La IA y sus riesgos ya entraron a tu empresa (y nadie te avisó)
En este momento, en alguna oficina de tu empresa, alguien está pegando información confidencial en ChatGPT o Claude.
No es un hacker ni un empleado enojado: es tu mejor analista tratando de sacar el trabajo más rápido.
Lo hace con la mejor intención y sin pedir permiso a nadie.
Y no es la excepción, es la regla.
Casi la mitad de los empleados en el mundo admite usar inteligencia artificial en formas que violan las políticas de su empresa, incluyendo subir información sensible a herramientas públicas gratuitas, y el 57% oculta que la usa y presenta el resultado como trabajo propio (KPMG y Universidad de Melbourne, estudio global con 48 mil encuestados en 47 países, 2025).

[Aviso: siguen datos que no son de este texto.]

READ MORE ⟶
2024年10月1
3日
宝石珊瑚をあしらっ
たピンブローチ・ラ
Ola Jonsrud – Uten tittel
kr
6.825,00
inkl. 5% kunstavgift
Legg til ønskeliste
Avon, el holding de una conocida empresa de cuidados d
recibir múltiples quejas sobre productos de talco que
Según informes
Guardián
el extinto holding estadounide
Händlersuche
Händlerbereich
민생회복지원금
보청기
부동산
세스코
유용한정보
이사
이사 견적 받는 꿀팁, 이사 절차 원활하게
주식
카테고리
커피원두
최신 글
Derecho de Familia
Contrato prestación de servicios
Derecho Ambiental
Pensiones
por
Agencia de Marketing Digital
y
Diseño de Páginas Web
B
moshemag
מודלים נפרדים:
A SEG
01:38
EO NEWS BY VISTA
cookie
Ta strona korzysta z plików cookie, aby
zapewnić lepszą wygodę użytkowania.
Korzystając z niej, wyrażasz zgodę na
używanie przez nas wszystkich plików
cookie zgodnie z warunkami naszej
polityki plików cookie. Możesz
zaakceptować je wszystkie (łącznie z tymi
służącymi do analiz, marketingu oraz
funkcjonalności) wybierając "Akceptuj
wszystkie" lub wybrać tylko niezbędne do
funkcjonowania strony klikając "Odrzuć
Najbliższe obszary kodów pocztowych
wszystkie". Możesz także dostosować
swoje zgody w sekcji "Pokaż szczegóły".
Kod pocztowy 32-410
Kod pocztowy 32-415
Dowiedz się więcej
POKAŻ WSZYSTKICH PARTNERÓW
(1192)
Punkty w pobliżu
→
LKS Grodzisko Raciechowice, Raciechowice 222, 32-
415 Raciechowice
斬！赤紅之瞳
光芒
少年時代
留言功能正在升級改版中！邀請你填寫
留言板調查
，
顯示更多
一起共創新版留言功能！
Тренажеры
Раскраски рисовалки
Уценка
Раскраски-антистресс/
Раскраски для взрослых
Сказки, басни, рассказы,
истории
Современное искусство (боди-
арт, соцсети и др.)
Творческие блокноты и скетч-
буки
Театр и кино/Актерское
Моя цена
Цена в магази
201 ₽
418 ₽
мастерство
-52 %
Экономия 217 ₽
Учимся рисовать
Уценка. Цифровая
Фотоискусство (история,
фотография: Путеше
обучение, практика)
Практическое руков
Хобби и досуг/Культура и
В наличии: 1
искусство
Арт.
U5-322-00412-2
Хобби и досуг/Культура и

A Samsung le tocó aprenderlo a la mala.
En 2023 permitió a sus ingenieros usar ChatGPT y, en cuestión de semanas, ya habían filtrado el código confidencial de semiconductores en repetidas ocasiones (Bloomberg, 2023).
La empresa prohibió todo. ¿Final de la historia? No: tres años después, la misma empresa acaba de desplegar la versión empresarial de esa herramienta, ahora con controles corporativos y observabilidad, para todos sus empleados en Corea del Sur y su división global de dispositivos (OpenAI, 2026).

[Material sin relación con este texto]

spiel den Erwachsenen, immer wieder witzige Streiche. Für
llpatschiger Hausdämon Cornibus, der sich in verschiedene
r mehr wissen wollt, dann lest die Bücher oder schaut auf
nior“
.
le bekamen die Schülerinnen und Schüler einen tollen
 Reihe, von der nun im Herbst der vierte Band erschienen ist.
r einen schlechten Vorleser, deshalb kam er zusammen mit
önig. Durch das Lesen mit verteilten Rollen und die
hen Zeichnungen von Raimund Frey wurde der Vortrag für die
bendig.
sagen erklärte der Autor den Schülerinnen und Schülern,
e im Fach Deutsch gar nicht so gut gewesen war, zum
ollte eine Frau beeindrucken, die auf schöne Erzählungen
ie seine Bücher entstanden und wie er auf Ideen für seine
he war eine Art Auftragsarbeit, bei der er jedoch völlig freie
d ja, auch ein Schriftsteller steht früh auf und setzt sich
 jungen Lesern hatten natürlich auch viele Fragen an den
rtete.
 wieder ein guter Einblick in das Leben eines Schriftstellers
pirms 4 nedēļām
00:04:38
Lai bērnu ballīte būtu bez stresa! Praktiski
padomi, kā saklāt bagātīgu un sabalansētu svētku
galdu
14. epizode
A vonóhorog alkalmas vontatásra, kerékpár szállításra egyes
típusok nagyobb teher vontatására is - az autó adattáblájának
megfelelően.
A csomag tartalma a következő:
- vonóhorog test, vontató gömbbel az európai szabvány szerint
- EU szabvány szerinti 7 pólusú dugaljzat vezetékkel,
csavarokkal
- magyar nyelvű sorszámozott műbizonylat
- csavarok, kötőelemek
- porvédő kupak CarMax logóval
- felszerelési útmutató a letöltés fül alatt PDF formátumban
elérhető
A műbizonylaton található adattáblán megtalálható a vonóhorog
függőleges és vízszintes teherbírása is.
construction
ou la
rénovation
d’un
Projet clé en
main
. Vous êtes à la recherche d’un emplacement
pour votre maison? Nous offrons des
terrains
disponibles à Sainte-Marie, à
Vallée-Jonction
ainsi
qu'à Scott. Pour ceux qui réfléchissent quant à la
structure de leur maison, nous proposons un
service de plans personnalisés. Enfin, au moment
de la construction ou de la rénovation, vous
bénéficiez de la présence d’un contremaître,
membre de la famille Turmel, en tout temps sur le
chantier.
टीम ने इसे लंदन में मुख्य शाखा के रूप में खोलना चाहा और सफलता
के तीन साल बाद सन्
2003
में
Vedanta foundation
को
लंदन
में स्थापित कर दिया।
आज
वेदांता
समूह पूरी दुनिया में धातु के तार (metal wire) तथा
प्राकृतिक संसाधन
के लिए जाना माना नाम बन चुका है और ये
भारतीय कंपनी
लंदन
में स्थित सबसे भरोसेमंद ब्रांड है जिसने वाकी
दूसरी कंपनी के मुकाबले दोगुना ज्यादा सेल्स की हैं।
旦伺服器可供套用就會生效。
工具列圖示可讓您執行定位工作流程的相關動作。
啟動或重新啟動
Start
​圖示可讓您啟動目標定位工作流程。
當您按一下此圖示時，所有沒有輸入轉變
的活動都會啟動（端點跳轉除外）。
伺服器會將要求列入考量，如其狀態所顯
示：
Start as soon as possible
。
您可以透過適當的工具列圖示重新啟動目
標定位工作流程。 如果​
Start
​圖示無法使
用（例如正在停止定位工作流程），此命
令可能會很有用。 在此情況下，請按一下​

La lección es contundente: prohibir no funciona.
La gente la usa igual, solo que desde su celular y sin que nadie vea qué información está saliendo.
A este fenómeno se le conoce como shadow AI: inteligencia artificial que los colaboradores usan sin reglas, sin política y sin visibilidad.
Y dejó de ser un tema teórico para convertirse en un tema de dinero.
Las brechas de seguridad en organizaciones con alto uso de IA no autorizada costaron en promedio $670 mil dólares más que las demás (IBM, Cost of a Data Breach Report 2025).
El 63% de las empresas no cuenta con una política de gobernanza de IA y, de las que ya sufrieron un incidente relacionado con IA, el 97% carecía de controles de acceso (IBM, 2025).